Artist and researcher Aron Weber, alongside a group of creative practitioners, worked with children from Alexander McLeod Primary School and Abbey Wood Nursery School to co-design an outdoor studio and planting scheme. Co-production was the central theme: rather than delivering a finished design to the children, the project made them its authors. Week over week, they developed and refined their ideas through performances, short films and zines, learning from practicing artists and place-makers while building a genuine stake in the outcome. The project aimed to immerse children not only in contemporary art and making practices, but to make them the curators and creators of the outdoor studio and sensory garden.

Aanchal Saxena introduced the children to Transentience, a practice of empathetic role-play connecting with urban nature amid climate and ecological crises, which she developed during her MA at the Bartlett School of Architecture. The children imagined the garden from the perspective of its non-human inhabitants: plants, animals and insects. A wishing tree, constructed from the viewpoint of the bugs and animals living in the garden, engaged them with the circular material culture and biodiversity of the space, while feeding directly into the final design.

The children visited the Unravel textile exhibition at the Barbican ahead of their workshop with Wei-Ting Ma. They explored domestic practices of care and low-cost, low-carbon interventions in public space, and reflected on the relationship between textiles and communities. This connection would later reappear as a central element in the design of the garden, echoed in the cyanotype lounge chairs and curtains.

Wei-Ting Ma led stop-motion filmmaking workshops following the Barbican visit. The films imagined the garden as a fertile ground for exploration and play, reconstructing it as a theatre of life and providing a blueprint for the final shape of the project. Exploring alternative interventions into the space, the children were engaged in thinking through making, echoing practice-led research methods in architectural planning.

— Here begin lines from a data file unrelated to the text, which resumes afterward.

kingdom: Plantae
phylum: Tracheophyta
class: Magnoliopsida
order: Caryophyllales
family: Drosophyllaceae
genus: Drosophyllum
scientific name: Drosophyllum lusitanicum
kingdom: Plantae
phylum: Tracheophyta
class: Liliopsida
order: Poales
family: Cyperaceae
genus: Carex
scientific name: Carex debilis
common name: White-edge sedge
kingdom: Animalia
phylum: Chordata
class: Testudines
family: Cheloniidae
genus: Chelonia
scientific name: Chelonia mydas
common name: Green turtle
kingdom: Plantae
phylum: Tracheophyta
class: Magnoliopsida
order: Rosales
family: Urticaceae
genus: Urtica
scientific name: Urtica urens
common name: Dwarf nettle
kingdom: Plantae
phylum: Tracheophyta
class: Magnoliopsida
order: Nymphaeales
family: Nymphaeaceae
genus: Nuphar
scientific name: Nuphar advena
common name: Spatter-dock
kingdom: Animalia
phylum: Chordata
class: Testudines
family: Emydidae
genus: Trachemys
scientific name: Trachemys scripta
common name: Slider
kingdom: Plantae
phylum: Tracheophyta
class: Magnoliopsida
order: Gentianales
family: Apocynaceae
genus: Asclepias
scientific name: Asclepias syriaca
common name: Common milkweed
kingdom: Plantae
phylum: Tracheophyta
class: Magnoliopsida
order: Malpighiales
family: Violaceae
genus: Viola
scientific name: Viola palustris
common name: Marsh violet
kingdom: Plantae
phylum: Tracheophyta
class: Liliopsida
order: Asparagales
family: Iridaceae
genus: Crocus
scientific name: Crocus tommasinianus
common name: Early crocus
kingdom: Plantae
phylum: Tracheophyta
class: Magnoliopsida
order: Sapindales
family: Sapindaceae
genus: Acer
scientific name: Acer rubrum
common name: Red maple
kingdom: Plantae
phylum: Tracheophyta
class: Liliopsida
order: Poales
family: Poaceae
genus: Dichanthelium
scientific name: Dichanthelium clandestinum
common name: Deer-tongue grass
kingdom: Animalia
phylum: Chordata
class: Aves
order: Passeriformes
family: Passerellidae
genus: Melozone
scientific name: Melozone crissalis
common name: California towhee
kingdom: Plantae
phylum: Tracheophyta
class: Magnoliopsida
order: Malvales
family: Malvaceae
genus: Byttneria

Peas Press brought their experience from teaching printmaking at the MA Design Expanded Practice course at Goldsmiths to run workshops on zine-making and LEGO printing. They delivered a talk on the history of zines and pamphlets, teaching children about the importance of circulating written ephemera and its roots in community-centred practice. The children made their own zines about topics important to them, which now live in the garden as an archive of the people involved. The LEGO printing workshop taught traditional, low-cost printing techniques, and the prints produced became the basis for the cyanotype fabrics used in the final installation.

Maxi Himpe used performance and spatial exercises to help children reflect on their positionality within the garden. The activities relied on imagination to reshape and reconstruct the space, inviting the children to consider how the project was not only physically remaking the garden but reconfiguring how they related to it and what they used it for. Using the workshop to fuel their ability to imagine new futures, the children became the designers of the plan for the garden, gaining the ability to imagine new ways of being together with nature.

Jessy Solomon shared her practice of biomaterial production and locally sourced ceramic making. The children created ceramic figures that now watch over and care for the garden, made from clay sourced partly from the garden itself and mixed with clay from various ecological sites around London. The process taught the children about material processes, circular materials and low-carbon practice, while highlighting the intrinsic creative potential already present in the space.

In preparation for the reopening of the garden, the children visited the Enzo Mari exhibition at the Design Museum, where they learned about design for play and interaction. Getting ready to finish reconstructing the garden, they explored the complex practices of curating and presenting objects made to be used, which situated their own involvement in the project as co-producers and co-curators.

The project culminated in cyanotype-printed deckchairs and pavilion curtains, a direct response to the children's own request for more space to sit and rest, and a living archive of everyone involved. Zines made during the workshops now live in the garden. Ceramic figures watch over the space. Every element was designed to be easily repairable, building in the expectation of ongoing care rather than a fixed endpoint. The aim throughout was that children would leave not just having made something, but feeling that the garden was genuinely theirs.